Nooses outside Mississippi Capitol spark discussion

By CHINA SUMMERS
On December 3, 2018

Photo by Creative Director, Ramapo News

Nooses, accompanied with signs painted in red, black and green, coincidentally the colors of the Pan-African flag, were found outside the Mississippi State Capitol the day before the state’s special Senate election.

This state’s election, which featured Republican Cindy Hyde-Smith and African-American Democrat Mike Espy in a special runoff on Nov. 27, were already charged with controversy.

A few weeks prior, Hyde-Smith - who won the election - sparked a public outrage after a journalist posted a video of her disregarding lynch victims on Twitter.

“If he invited me to a public hanging I’d be in the front row” were the words uttered from Hyde-Smith’s mouth that many African-Americans in the state regarded as a slap in the face.

As many know, Mississippi was notorious for the lynching of black people. Out of 4,743 lynchings that had taken place between 1882 and 1968, Mississippi had the highest number with 581, according to the NAACP.

****************

» **Problems to work on**
**A.** Answer these questions about the news article on the nooses at the Mississippi Capitol:
(i) On what date was the special runoff between Hyde-Smith and Espy held?
(ii) Which candidate won the election?
(iii) According to the NAACP, how many lynchings took place in Mississippi between 1882 and 1968?
**B.** Print everything in the news article from "Nooses outside Mississippi" down to "in the face.", word for word.
The data has nothing to do with the news article.

****************

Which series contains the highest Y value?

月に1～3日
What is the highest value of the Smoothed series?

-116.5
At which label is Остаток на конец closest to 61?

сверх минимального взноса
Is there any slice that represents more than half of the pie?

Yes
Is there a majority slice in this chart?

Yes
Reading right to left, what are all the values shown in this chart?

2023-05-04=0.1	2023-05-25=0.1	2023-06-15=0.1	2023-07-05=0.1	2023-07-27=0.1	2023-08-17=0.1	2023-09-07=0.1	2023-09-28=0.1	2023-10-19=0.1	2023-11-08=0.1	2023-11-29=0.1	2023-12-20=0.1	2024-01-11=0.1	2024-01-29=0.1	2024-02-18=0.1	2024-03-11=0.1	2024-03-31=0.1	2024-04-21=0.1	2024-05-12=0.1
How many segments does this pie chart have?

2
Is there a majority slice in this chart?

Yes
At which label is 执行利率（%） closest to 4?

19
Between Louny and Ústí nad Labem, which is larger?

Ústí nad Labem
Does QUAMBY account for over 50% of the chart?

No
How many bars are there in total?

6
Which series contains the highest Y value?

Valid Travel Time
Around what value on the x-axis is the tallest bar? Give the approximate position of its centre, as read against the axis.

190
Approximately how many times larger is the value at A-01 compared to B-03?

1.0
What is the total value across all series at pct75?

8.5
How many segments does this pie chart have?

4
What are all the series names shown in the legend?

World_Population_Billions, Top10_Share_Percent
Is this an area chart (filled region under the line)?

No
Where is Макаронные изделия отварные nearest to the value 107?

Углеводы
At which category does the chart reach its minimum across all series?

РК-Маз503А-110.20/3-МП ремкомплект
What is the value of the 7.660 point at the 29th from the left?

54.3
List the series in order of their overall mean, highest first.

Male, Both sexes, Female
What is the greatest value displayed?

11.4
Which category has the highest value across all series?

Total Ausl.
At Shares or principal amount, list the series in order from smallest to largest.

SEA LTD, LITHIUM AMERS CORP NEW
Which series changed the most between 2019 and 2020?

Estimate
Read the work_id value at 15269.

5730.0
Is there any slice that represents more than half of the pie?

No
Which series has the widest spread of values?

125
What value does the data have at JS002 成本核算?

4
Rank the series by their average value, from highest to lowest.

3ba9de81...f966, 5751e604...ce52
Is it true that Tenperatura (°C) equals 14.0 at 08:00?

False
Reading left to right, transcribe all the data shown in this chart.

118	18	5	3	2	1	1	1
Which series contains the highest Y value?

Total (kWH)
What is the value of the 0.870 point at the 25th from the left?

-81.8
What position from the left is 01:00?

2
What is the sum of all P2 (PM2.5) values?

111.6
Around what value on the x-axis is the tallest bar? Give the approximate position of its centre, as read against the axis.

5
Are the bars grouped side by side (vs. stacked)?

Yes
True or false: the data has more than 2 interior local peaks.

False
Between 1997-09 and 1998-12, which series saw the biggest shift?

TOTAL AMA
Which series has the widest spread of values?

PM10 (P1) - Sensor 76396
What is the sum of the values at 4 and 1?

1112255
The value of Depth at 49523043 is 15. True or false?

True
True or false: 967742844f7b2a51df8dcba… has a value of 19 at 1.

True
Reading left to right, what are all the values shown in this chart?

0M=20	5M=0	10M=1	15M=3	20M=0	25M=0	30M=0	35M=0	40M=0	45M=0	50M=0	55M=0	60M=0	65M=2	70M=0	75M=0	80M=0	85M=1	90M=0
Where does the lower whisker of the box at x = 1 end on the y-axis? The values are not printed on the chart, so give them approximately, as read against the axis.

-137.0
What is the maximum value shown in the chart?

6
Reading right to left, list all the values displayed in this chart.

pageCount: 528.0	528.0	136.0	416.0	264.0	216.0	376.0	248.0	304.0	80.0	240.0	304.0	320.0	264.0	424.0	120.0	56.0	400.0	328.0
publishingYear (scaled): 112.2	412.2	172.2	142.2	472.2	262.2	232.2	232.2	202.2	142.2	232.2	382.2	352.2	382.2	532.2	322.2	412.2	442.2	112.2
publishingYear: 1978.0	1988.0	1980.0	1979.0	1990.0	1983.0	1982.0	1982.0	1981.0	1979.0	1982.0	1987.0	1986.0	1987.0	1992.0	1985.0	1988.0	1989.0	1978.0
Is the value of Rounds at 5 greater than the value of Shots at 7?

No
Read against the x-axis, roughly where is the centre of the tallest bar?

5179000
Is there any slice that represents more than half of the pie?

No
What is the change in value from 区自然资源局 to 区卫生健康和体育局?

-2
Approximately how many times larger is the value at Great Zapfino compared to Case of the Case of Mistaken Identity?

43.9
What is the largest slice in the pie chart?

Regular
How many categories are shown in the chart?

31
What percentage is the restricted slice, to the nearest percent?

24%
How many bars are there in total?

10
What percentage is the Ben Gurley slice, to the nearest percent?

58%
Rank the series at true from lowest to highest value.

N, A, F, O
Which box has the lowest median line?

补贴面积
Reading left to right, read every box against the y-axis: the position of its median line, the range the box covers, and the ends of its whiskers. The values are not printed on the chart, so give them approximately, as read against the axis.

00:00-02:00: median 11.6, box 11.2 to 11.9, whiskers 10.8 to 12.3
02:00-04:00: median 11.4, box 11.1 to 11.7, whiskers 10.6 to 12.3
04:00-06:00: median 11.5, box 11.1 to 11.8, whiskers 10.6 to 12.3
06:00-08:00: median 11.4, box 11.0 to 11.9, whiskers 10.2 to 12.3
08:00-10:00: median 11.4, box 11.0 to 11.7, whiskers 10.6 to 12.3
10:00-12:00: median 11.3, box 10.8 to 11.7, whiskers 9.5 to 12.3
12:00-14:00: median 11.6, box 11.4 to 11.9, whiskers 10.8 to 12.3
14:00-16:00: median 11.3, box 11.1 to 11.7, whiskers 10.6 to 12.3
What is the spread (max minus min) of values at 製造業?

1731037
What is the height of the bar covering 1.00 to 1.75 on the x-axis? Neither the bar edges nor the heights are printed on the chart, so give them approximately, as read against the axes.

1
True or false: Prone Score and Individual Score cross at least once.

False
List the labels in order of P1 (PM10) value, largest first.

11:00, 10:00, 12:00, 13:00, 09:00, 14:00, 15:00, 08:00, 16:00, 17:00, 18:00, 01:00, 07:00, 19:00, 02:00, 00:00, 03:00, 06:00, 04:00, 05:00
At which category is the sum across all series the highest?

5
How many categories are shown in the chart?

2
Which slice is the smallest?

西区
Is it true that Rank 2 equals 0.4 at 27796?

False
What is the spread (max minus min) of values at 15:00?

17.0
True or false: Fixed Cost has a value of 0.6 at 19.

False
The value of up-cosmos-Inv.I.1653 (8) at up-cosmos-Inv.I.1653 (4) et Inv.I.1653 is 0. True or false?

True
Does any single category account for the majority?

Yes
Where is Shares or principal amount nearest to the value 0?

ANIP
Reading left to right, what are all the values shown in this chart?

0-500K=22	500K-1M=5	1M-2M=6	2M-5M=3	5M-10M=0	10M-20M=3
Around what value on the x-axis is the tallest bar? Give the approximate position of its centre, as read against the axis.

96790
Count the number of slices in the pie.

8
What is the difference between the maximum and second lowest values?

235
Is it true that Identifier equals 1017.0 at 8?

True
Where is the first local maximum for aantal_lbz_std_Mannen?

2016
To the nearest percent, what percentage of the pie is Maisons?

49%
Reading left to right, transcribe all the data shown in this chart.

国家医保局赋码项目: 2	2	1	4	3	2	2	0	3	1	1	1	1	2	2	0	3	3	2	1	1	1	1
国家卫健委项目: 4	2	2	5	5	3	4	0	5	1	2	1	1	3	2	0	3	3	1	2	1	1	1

****************

» **Solutions for each task**
**A.**
(i) Nov. 27
(ii) Cindy Hyde-Smith
(iii) 581

**B.**
Nooses outside Mississippi Capitol spark discussion

By CHINA SUMMERS
On December 3, 2018

Photo by Creative Director, Ramapo News

Nooses, accompanied with signs painted in red, black and green, coincidentally the colors of the Pan-African flag, were found outside the Mississippi State Capitol the day before the state’s special Senate election.

This state’s election, which featured Republican Cindy Hyde-Smith and African-American Democrat Mike Espy in a special runoff on Nov. 27, were already charged with controversy.

A few weeks prior, Hyde-Smith - who won the election - sparked a public outrage after a journalist posted a video of her disregarding lynch victims on Twitter.

“If he invited me to a public hanging I’d be in the front row” were the words uttered from Hyde-Smith’s mouth that many African-Americans in the state regarded as a slap in the face.